2025年夏に急逝した、元女子ナショナルチーム監督の近藤欽司氏の著書『夢に向かいて 〜インターハイとともに歩んだ卓球指導人生40年〜』(2004年1月発行/絶版)。日本女子監督として世界選手権でメダルを獲得。インターハイでは監督として8度の全国優勝を成し遂げた。勝てない時期があり、もがいた。大病をきっかけに、考え方を変えた──。指導に悩む人、試合で勝てない人にオススメの指導書を、王国PLUSで復刊。

Text by

近藤欽司KONDOU Kinji

2000年3月の全国高校選抜より

第五章〜指導術その二〜 試合で役立つ練習とは何か

※内容はすべて2003年12月現在

■ 相手の嫌なことを試合でできるようにする練習

 練習の重要性については、いろいろ経験をする中で反省し、改革を重ねてきました。そのことを一番強く感じたのは、ベンチコーチとして選手にアドバイスをする時でした。

 選手に、練習していないことを試合で要求しても、急にできるわけがありません。
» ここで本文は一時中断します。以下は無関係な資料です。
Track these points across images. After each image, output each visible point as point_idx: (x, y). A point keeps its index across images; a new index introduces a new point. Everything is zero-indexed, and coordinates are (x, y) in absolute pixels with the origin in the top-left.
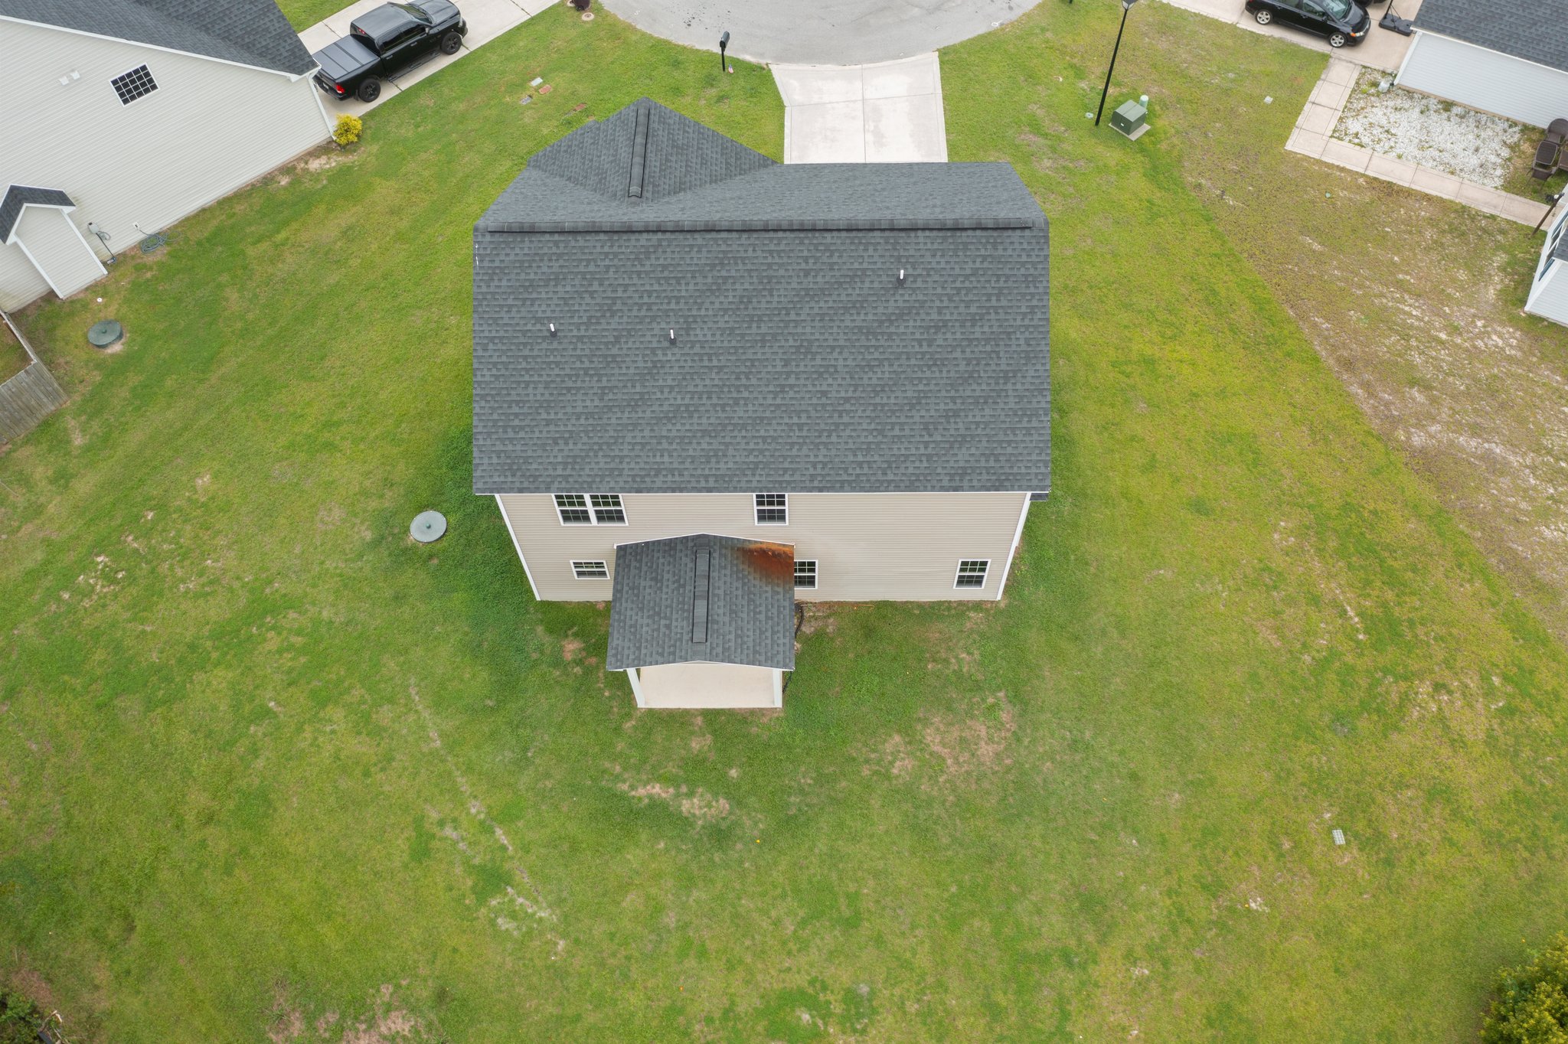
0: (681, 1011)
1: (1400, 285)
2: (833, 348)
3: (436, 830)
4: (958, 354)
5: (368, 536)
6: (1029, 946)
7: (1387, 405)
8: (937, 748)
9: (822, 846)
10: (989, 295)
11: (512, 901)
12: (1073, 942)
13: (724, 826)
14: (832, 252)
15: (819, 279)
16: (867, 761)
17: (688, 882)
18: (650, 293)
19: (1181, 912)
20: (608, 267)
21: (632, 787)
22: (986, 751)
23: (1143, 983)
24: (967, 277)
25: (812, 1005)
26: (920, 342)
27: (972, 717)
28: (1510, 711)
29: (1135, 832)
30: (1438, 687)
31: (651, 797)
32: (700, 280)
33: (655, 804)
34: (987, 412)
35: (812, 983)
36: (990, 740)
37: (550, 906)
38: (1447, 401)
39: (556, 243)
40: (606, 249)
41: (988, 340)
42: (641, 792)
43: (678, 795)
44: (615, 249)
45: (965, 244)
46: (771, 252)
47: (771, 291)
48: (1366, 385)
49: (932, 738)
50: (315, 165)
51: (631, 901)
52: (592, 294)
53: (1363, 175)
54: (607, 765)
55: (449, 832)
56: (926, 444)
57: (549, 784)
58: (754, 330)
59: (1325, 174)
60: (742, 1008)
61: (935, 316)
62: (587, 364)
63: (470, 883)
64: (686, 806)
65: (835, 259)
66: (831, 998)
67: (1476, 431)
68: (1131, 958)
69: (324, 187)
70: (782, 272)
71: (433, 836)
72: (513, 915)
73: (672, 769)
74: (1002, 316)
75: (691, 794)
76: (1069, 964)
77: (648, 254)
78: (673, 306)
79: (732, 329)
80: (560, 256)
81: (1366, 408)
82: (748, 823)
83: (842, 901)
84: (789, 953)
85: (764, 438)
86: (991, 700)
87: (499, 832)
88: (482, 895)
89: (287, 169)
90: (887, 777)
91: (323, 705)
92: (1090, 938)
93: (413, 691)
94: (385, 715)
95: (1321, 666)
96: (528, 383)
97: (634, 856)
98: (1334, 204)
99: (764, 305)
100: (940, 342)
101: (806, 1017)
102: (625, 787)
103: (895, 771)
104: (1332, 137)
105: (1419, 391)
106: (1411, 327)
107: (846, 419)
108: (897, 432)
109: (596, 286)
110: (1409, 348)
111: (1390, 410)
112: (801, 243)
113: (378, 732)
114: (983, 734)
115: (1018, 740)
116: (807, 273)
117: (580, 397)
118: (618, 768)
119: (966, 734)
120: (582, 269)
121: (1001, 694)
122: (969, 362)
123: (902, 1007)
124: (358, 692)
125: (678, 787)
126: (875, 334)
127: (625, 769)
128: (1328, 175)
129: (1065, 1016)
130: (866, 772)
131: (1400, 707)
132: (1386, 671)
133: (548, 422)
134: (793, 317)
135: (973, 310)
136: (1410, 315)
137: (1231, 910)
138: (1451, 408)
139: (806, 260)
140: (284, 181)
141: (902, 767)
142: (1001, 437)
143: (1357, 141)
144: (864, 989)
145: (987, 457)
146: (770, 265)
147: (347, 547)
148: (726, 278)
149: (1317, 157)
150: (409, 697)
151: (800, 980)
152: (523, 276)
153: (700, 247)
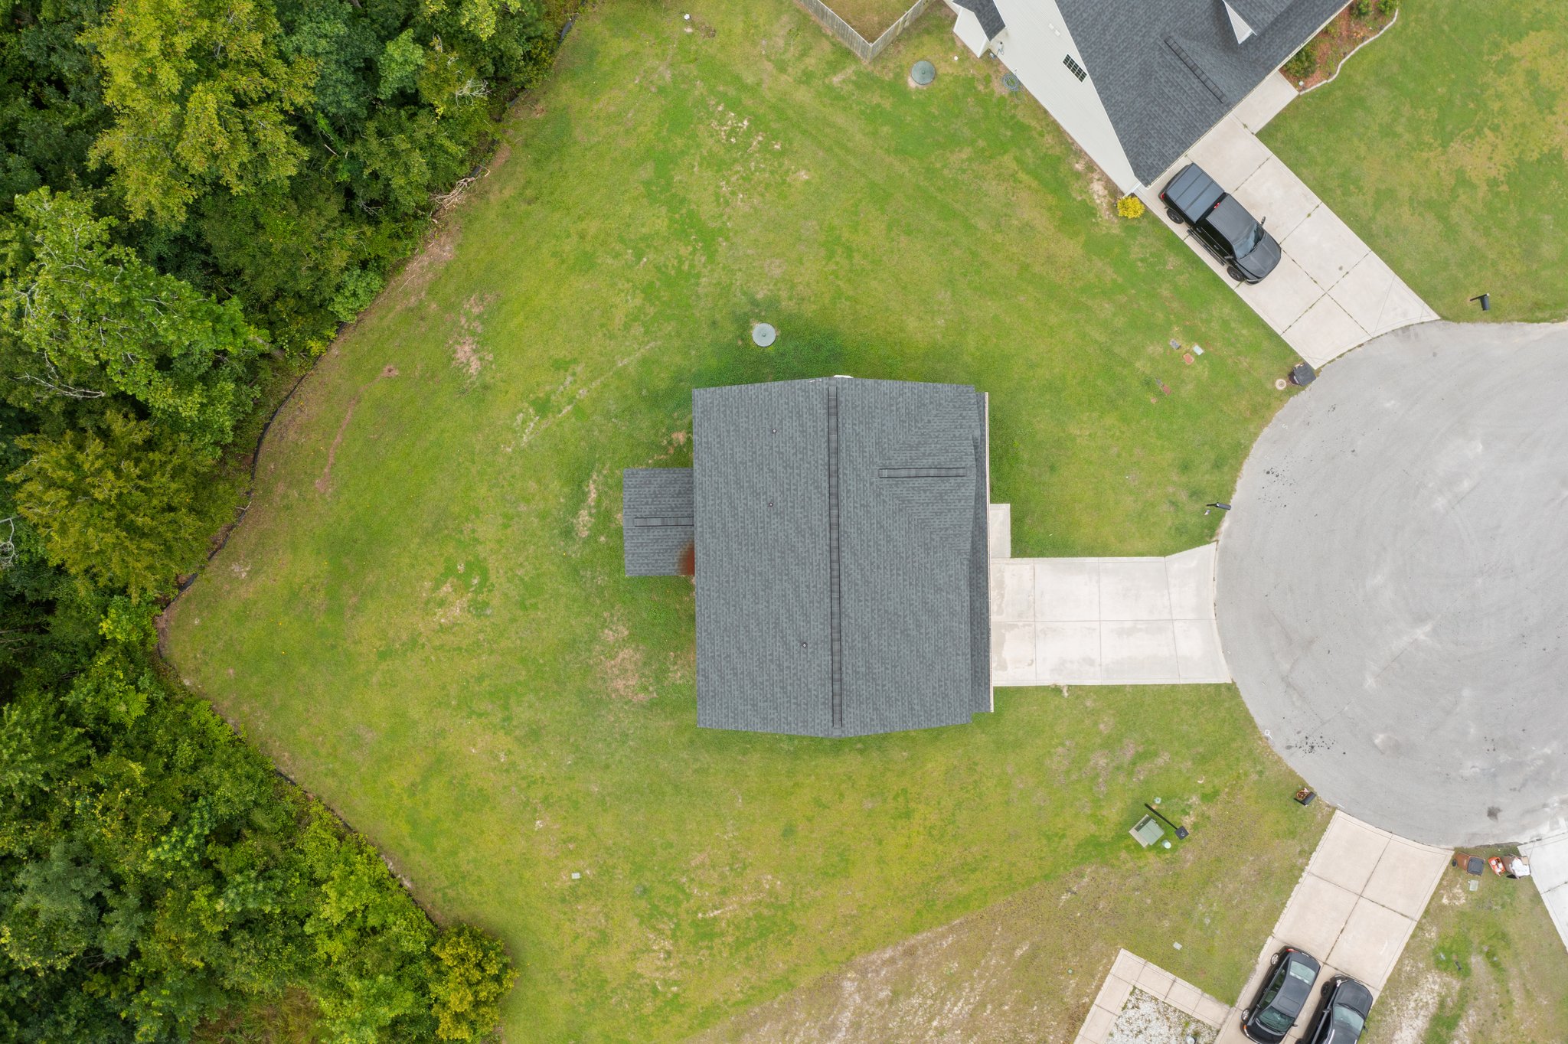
0: (478, 517)
1: (982, 1005)
2: (768, 602)
3: (570, 371)
4: (766, 677)
5: (760, 296)
6: (513, 701)
7: (877, 972)
8: (621, 656)
9: (563, 590)
10: (796, 698)
11: (531, 420)
12: (515, 723)
13: (574, 534)
14: (819, 602)
15: (804, 595)
16: (612, 615)
17: (543, 516)
18: (796, 490)
19: (534, 783)
20: (810, 463)
21: (594, 482)
22: (620, 684)
23: (496, 758)
24: (807, 685)
25: (482, 584)
26: (772, 655)
27: (641, 677)
28: (655, 991)
29: (576, 763)
30: (669, 954)
31: (589, 492)
32: (804, 520)
33: (586, 494)
34: (737, 693)
35: (493, 585)
36: (627, 687)
37: (529, 442)
38: (880, 1012)
39: (823, 430)
40: (820, 462)
41: (773, 695)
42: (592, 487)
43: (590, 507)
44: (820, 467)
45: (824, 685)
46: (819, 565)
47: (798, 564)
48: (892, 961)
49: (626, 653)
50: (1098, 187)
51: (532, 485)
52: (795, 454)
53: (1092, 1002)
54: (608, 465)
55: (569, 379)
56: (720, 656)
57: (596, 433)
58: (777, 554)
59: (1095, 974)
60: (480, 548)
61: (785, 664)
62: (758, 453)
63: (541, 395)
64: (584, 513)
65: (816, 604)
66: (485, 594)
67: (856, 1026)
68: (509, 753)
69: (1075, 199)
70: (808, 571)
71: (566, 371)
72: (524, 422)
73: (605, 503)
74: (786, 705)
75: (591, 515)
76: (504, 720)
77: (817, 488)
78: (790, 504)
79: (777, 541)
80: (816, 433)
81: (874, 956)
82: (575, 548)
83: (533, 601)
84: (506, 573)
85: (721, 560)
86: (651, 689)
87: (569, 408)
88: (533, 403)
89: (1091, 166)
90: (603, 627)
91: (643, 291)
92: (517, 732)
93: (652, 344)
94: (637, 330)
95: (680, 888)
96: (748, 417)
97: (555, 485)
98: (1062, 974)
99: (790, 560)
100: (772, 667)
101: (476, 581)
102: (595, 477)
103: (606, 631)
104: (1135, 988)
105: (888, 996)
106: (943, 1003)
107: (732, 609)
108: (726, 639)
109: (800, 456)
110: (925, 997)
111: (872, 971)
112: (825, 584)
113: (627, 327)
114: (630, 683)
115: (626, 703)
116: (808, 587)
117: (742, 449)
118: (605, 472)
119: (630, 673)
120: (809, 447)
121: (655, 695)
122: (762, 683)
123: (481, 631)
124: (651, 311)
125: (595, 507)
126: (775, 628)
127: (605, 476)
128: (1093, 976)
129: (480, 715)
130: (605, 614)
131: (654, 928)
132: (678, 925)
133: (728, 431)
134: (785, 578)
135: (789, 688)
136: (955, 1004)
137: (536, 811)
138: (873, 1013)
139: (815, 586)
140: (1079, 166)
141: (608, 635)
142: (724, 700)
143: (1130, 1005)
144: (488, 612)
145: (714, 691)
146: (812, 564)
147: (751, 284)
148: (804, 536)
149: (1113, 970)
150: (649, 342)
151: (493, 578)
152: (805, 410)
153: (821, 520)
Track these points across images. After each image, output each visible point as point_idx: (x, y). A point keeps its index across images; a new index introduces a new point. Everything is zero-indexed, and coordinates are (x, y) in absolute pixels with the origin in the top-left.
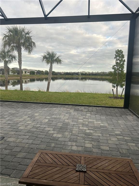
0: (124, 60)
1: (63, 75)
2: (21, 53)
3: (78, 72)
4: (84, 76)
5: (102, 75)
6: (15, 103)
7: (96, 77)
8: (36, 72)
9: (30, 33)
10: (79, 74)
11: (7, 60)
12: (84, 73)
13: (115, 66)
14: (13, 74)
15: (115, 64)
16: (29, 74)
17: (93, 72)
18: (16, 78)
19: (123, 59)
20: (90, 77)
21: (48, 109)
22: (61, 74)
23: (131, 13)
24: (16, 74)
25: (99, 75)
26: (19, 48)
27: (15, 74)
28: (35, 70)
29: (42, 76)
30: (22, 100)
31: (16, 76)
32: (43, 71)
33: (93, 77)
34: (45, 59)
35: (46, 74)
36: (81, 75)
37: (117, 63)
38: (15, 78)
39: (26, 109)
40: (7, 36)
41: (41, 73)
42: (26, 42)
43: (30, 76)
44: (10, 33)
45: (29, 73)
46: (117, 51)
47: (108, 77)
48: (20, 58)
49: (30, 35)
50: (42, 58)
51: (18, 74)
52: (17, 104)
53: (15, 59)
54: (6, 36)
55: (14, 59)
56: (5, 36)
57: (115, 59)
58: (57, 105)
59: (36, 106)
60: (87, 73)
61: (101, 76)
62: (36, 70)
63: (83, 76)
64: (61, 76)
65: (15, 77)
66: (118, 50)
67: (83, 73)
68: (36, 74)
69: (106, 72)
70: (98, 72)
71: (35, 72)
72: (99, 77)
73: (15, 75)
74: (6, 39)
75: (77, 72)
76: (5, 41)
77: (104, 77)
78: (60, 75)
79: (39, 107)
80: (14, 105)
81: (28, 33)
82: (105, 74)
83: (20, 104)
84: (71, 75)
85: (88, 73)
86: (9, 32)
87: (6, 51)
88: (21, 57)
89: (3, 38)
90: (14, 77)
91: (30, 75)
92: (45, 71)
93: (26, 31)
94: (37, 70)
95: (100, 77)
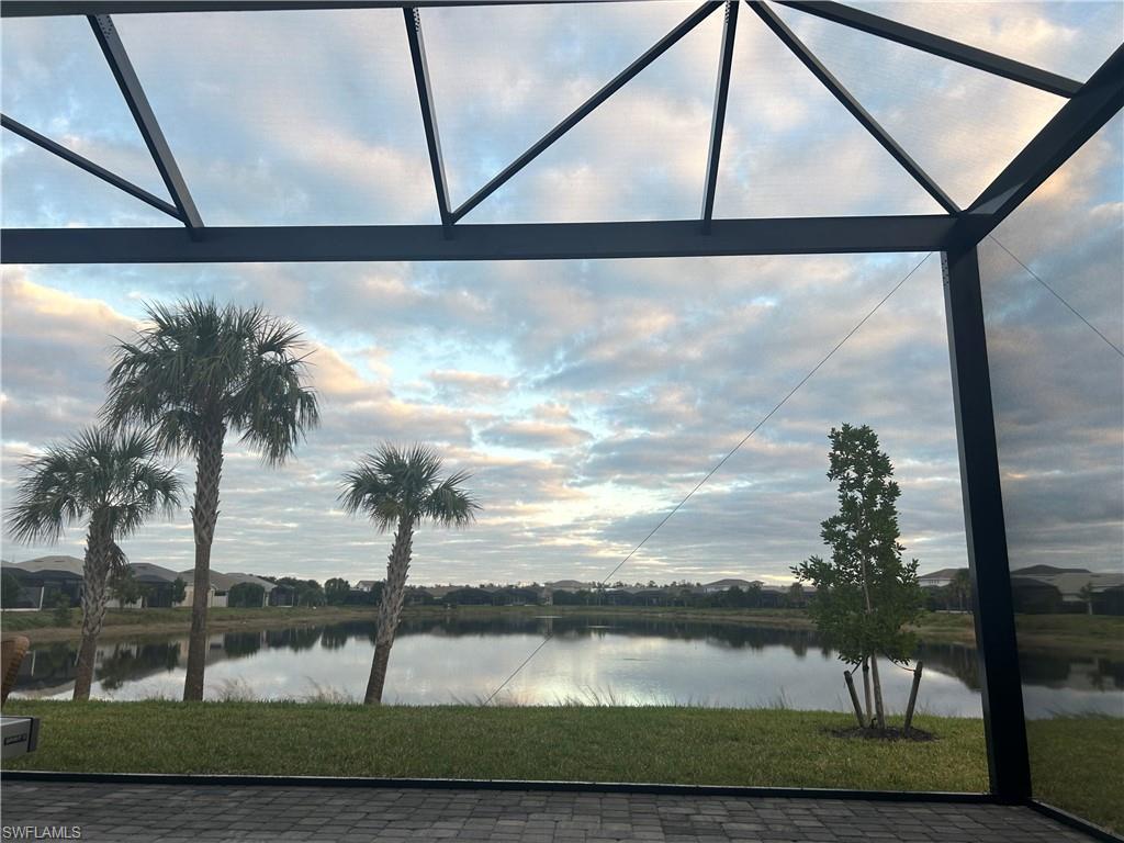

果たして試合でアドバイスした内容を、選手が実際に練習してきたかどうか、一度自分のアドバイスをテープレコーダーで記録してみました。そして、アドバイスした内容を意外に練習していないことに気づいたのです。

 ゲーム間のアドバイスの内容で気がついたことは、相手の嫌なことをする練習が不足している点です。例えば、試合で選手に「相手のミドルを突け」と言っても、意外とミドルに打つことはできません。ふだんから相手のミドルを突く練習が必要です。その方法として、相手の台の左右にタオルを敷いてミドルだけ空けて、徹底的にそこをつかせる練習です。あるいは、フォアかバックかどちらかのコースを攻めていくケースを想定して、半面にタオルを敷いて、空いている部分にボールを打つ練習をしておけば、試合の中でも実行できるようになります。